* Stored dataset items
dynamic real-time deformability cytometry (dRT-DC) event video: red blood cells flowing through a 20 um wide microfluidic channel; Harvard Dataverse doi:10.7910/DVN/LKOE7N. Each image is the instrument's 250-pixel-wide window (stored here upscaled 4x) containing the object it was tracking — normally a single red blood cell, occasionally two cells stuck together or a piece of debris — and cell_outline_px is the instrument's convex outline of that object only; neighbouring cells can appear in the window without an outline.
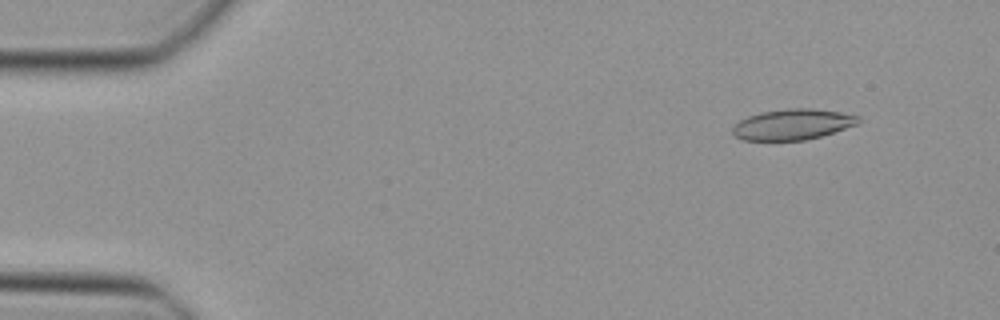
{"species": "Egyptian fruit bat (a non-hibernating species)", "species_latin": "Rousettus aegyptiacus", "temperature_condition": "cold", "stored_images_in_passage": 47, "camera_frame_rate_fps": 3000, "um_per_image_px": 0.085, "animal": {"sex": "female"}, "frame": {"image": 1, "passage_image": 5, "time_ms": 1.333, "image_size_px": [1000, 320], "cell_outline_px": [[860, 124], [820, 136], [804, 140], [744, 140], [736, 136], [732, 132], [732, 128], [740, 120], [748, 116], [764, 112], [788, 108], [812, 108], [840, 112], [860, 116]], "centroid_in_image_um": [67.41, 10.57], "position_along_channel_um": 17.6, "area_um2": 22.37}}
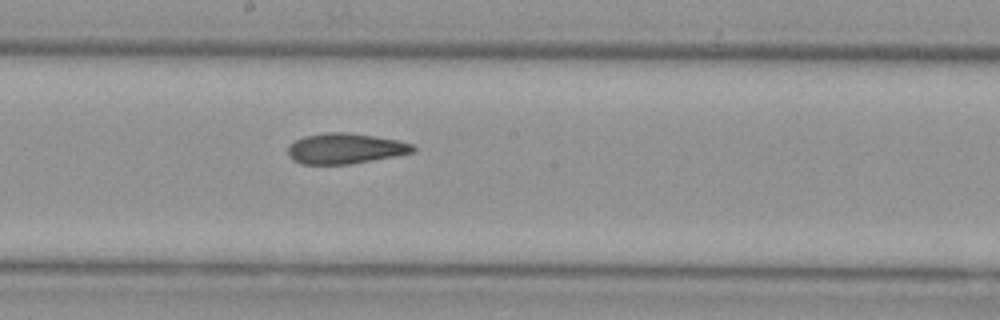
{"frame": {"image": 2, "passage_image": 26, "time_ms": 8.333, "image_size_px": [1000, 320], "cell_outline_px": [[416, 152], [372, 160], [348, 164], [300, 164], [292, 160], [288, 156], [288, 144], [304, 136], [328, 132], [344, 132], [372, 136], [396, 140], [412, 144], [416, 148]], "centroid_in_image_um": [29.3, 12.63], "position_along_channel_um": 218.9, "area_um2": 22.14}}
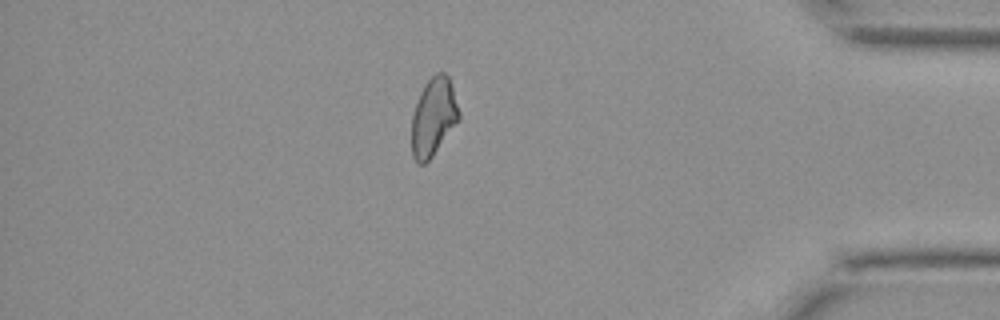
{"frame": {"image": 3, "passage_image": 41, "time_ms": 13.333, "image_size_px": [1000, 320], "cell_outline_px": [[460, 120], [432, 156], [424, 164], [416, 164], [412, 156], [412, 112], [420, 92], [424, 84], [436, 72], [444, 72], [448, 76], [460, 112]], "centroid_in_image_um": [36.83, 9.95], "position_along_channel_um": 398.4, "area_um2": 21.62}}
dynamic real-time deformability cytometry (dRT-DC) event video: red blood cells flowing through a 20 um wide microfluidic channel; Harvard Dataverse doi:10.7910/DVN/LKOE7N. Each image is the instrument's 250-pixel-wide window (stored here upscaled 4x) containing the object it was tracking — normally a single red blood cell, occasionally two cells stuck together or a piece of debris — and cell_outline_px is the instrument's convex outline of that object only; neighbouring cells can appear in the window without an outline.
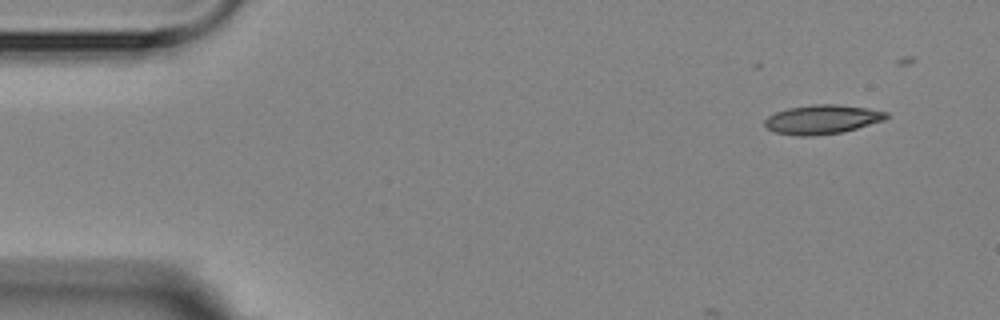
{"species": "Egyptian fruit bat (a non-hibernating species)", "species_latin": "Rousettus aegyptiacus", "temperature_condition": "room temperature", "stored_images_in_passage": 6, "camera_frame_rate_fps": 3000, "um_per_image_px": 0.085, "animal": {"sex": "female"}, "frame": {"image": 1, "passage_image": 1, "time_ms": 0.0, "image_size_px": [1000, 320], "cell_outline_px": [[892, 116], [884, 120], [856, 128], [840, 132], [812, 136], [796, 136], [776, 132], [768, 128], [764, 124], [764, 120], [768, 116], [776, 112], [788, 108], [816, 104], [836, 104], [868, 108], [888, 112]], "centroid_in_image_um": [69.91, 10.14], "position_along_channel_um": 15.1, "area_um2": 20.58}}
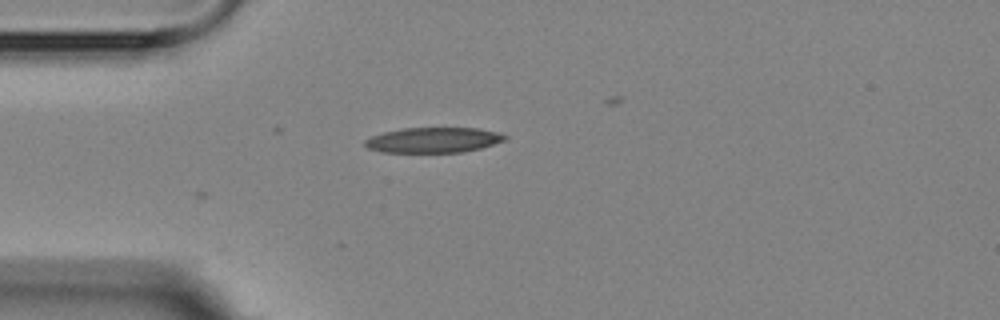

* Given exercise
Repeat each entry above word for word, leaving every picture out.

* Exercise response
dynamic real-time deformability cytometry (dRT-DC) event video: red blood cells flowing through a 20 um wide microfluidic channel; Harvard Dataverse doi:10.7910/DVN/LKOE7N. Each image is the instrument's 250-pixel-wide window (stored here upscaled 4x) containing the object it was tracking — normally a single red blood cell, occasionally two cells stuck together or a piece of debris — and cell_outline_px is the instrument's convex outline of that object only; neighbouring cells can appear in the window without an outline.
{"species": "Egyptian fruit bat (a non-hibernating species)", "species_latin": "Rousettus aegyptiacus", "temperature_condition": "cold", "stored_images_in_passage": 47, "camera_frame_rate_fps": 3000, "um_per_image_px": 0.085, "animal": {"sex": "female"}, "frame": {"image": 1, "passage_image": 5, "time_ms": 1.333, "image_size_px": [1000, 320], "cell_outline_px": [[860, 124], [820, 136], [804, 140], [744, 140], [736, 136], [732, 132], [732, 128], [740, 120], [748, 116], [764, 112], [788, 108], [812, 108], [840, 112], [860, 116]], "centroid_in_image_um": [67.41, 10.57], "position_along_channel_um": 17.6, "area_um2": 22.37}}
{"frame": {"image": 2, "passage_image": 26, "time_ms": 8.333, "image_size_px": [1000, 320], "cell_outline_px": [[416, 152], [372, 160], [348, 164], [300, 164], [292, 160], [288, 156], [288, 144], [304, 136], [328, 132], [344, 132], [372, 136], [396, 140], [412, 144], [416, 148]], "centroid_in_image_um": [29.3, 12.63], "position_along_channel_um": 218.9, "area_um2": 22.14}}
{"frame": {"image": 3, "passage_image": 41, "time_ms": 13.333, "image_size_px": [1000, 320], "cell_outline_px": [[460, 120], [432, 156], [424, 164], [416, 164], [412, 156], [412, 112], [420, 92], [424, 84], [436, 72], [444, 72], [448, 76], [460, 112]], "centroid_in_image_um": [36.83, 9.95], "position_along_channel_um": 398.4, "area_um2": 21.62}}
dynamic real-time deformability cytometry (dRT-DC) event video: red blood cells flowing through a 20 um wide microfluidic channel; Harvard Dataverse doi:10.7910/DVN/LKOE7N. Each image is the instrument's 250-pixel-wide window (stored here upscaled 4x) containing the object it was tracking — normally a single red blood cell, occasionally two cells stuck together or a piece of debris — and cell_outline_px is the instrument's convex outline of that object only; neighbouring cells can appear in the window without an outline.
{"species": "Egyptian fruit bat (a non-hibernating species)", "species_latin": "Rousettus aegyptiacus", "temperature_condition": "room temperature", "stored_images_in_passage": 6, "camera_frame_rate_fps": 3000, "um_per_image_px": 0.085, "animal": {"sex": "female"}, "frame": {"image": 1, "passage_image": 1, "time_ms": 0.0, "image_size_px": [1000, 320], "cell_outline_px": [[892, 116], [884, 120], [856, 128], [840, 132], [812, 136], [796, 136], [776, 132], [768, 128], [764, 124], [764, 120], [768, 116], [776, 112], [788, 108], [816, 104], [836, 104], [868, 108], [888, 112]], "centroid_in_image_um": [69.91, 10.14], "position_along_channel_um": 15.1, "area_um2": 20.58}}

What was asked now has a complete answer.